The same thing happened to me in college chemistry. Though I performed quite well through intro chemistry (and would later shine in organic chemistry and biochemistry), I struggled with the main chemistry course. The material was intangible, the labs did not apply, and I just could not find a way to apply the material to anything in my life. So, once again, I did as little as I could in the class to perform well. Despite finishing with a good grade, the professor told me that I didn’t stand a chance of getting into vet school without a solid understanding of chemistry, which I clearly did not have nor desire to have. Despite the way I viewed the class, I truly looked up to the professor prior to this comment and enjoyed the life experiences he shared with us on a daily basis. To hear these words come from him crushed me. I remember second guessing if this was what I was meant to do.

But I did it anyway.

The Barn on the Hill

When I was little and working on the farm where it all began, I used to take horses out on the trail to get them accustomed to the environment so kids could ride them safely. The farm hosted a camp where kids came every summer, which was how I learned about the place to begin with. One pony that no one aside from me ever rode would never be a children’s mount, but I still liked to take him out alone when I had some free time. He was underworked because he was over-stupid, so he was a personal project and always willing to leave a few miles behind for a while.

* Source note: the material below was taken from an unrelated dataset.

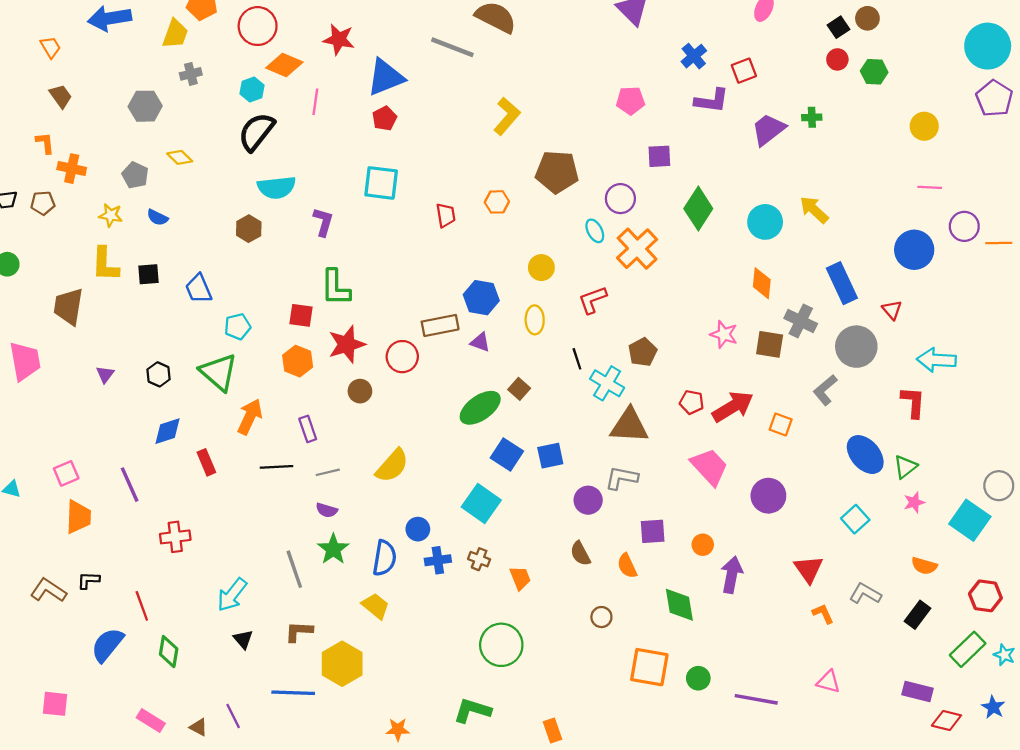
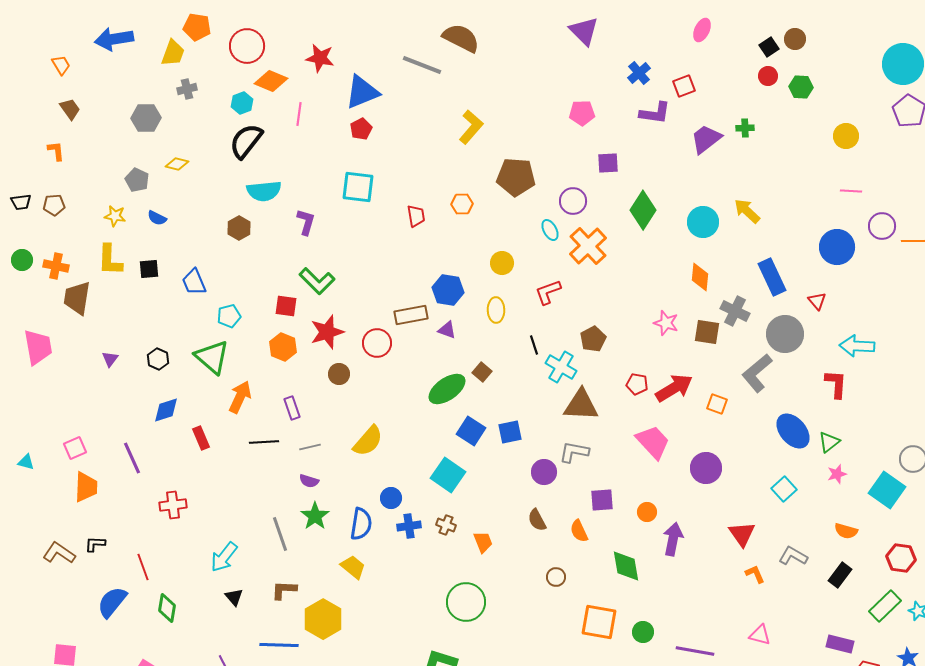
yellow diamond: (180, 157) -> (177, 164), turned -30
orange cross: (72, 169) -> (56, 266), moved
green L-shape: (335, 288) -> (317, 281), turned -45
gray L-shape: (825, 390) -> (757, 373), size x1.4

The farm was hilly landscape with the main pasture being one giant slope bordered on the left by a road and behind by a wooded area. The path to the land behind the pasture was typically too washed out to take children on, but with a little encouragement and careful guidance, my pony never had a problem racing up it. Because trail groups rarely went up this way, local wildlife frequented the area. My over reactive mount would jump sidewise at every sound, but still we went on. The terrain only got steeper as we continued and it was always hot. I remember feeling my jeans stick tight to me and smelling my pony sweat as we climbed the hill. I’d stand in my saddle, leaning forward to give him the benefit of my weight as we ascended the slope, broke through the trees and found ourselves in a large open pasture. Anything large and open seemed to look like a race track to my mount as he would dance in circles beneath me and toss me about trying to resist my restraint. I just wanted him to stand still for 5 minutes to take it all in.

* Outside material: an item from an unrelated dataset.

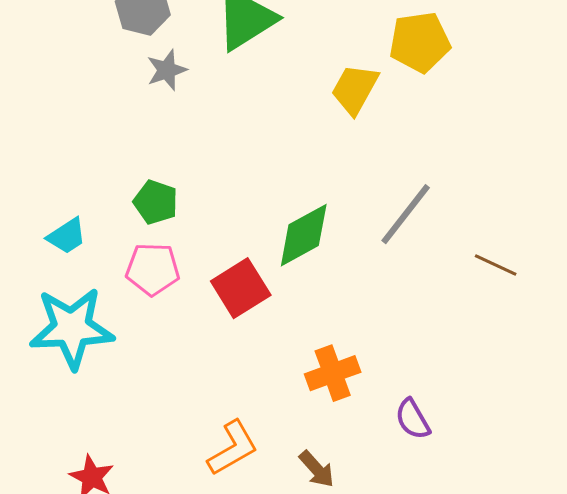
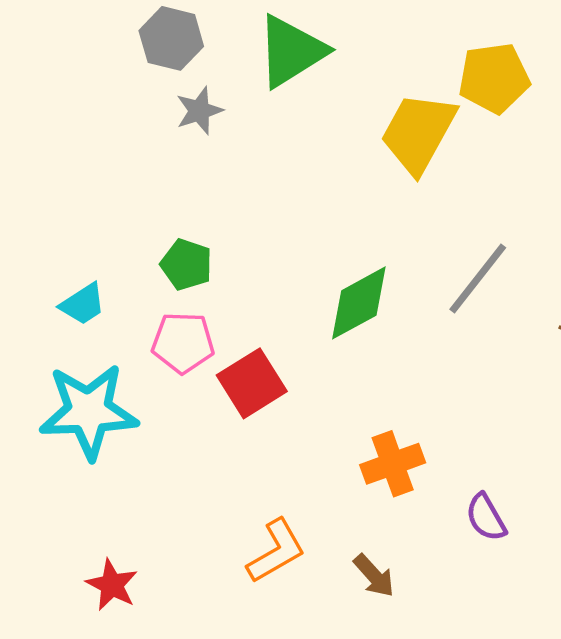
yellow trapezoid: (355, 89) -> (418, 133), size x1.4
red square: (241, 288) -> (252, 383), moved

Climbing the hill revealed the beautiful farmland of New York. New York never gets any credit for its lush green farmland in the spring or the violent reds and sharp yellows of the trees during the fall; people only ever think of Broadway. Looking out over this hill, though, told the truth about what we have to offer. Looking across to the opposing hill was a red barn with a silver silo. It was too far away to make out any animals that live there, though today I know it’s a thriving dairy farm. To this day it’s the most beautiful thing that I’ve ever had the chance to see, even though the impatient pony didn’t let me fully appreciate its wonder. Not that I minded much, what with getting the chance to blast across the open field on my painted lightning.

Looking back, I made a lot of choices then that I would consider dangerous now. Though I always had my phone on me, taking a wild pony out on my own was probably not the most intelligent decision I’ve made. Neither was riding him bareback and trying to get him to jump over things, which he loudly protested. I came off of him numerous times, but it was a short fall and I never got hurt much.

That’s not to say that I never got hurt on the farm. No one should ever plan on working at a farm and expect to never get hurt. I’ll never forget going to get the wild pony out of his separate pasture down behind the barn. He was kept with other ponies, mostly because when they were in the herd they hustled the other horses away from the gate and caused more than a few horses twice their size to come in limping at feeding time. But the pasture they were in was a bit makeshift and the gate had to be lifted and dragged. The job was really meant for two people and, being impatient, I had tried to attempt it on my own. I lifted the gate to drag through the grass when three ponies convinced they hadn’t been fed in days bullied their way through the gate causing it to snap and me to go down with it. I came home that night with hoof marks in my leg, one that would never completely go away, and bruises the size of grapefruits. My mom was pissed. My pony was grazing next to me.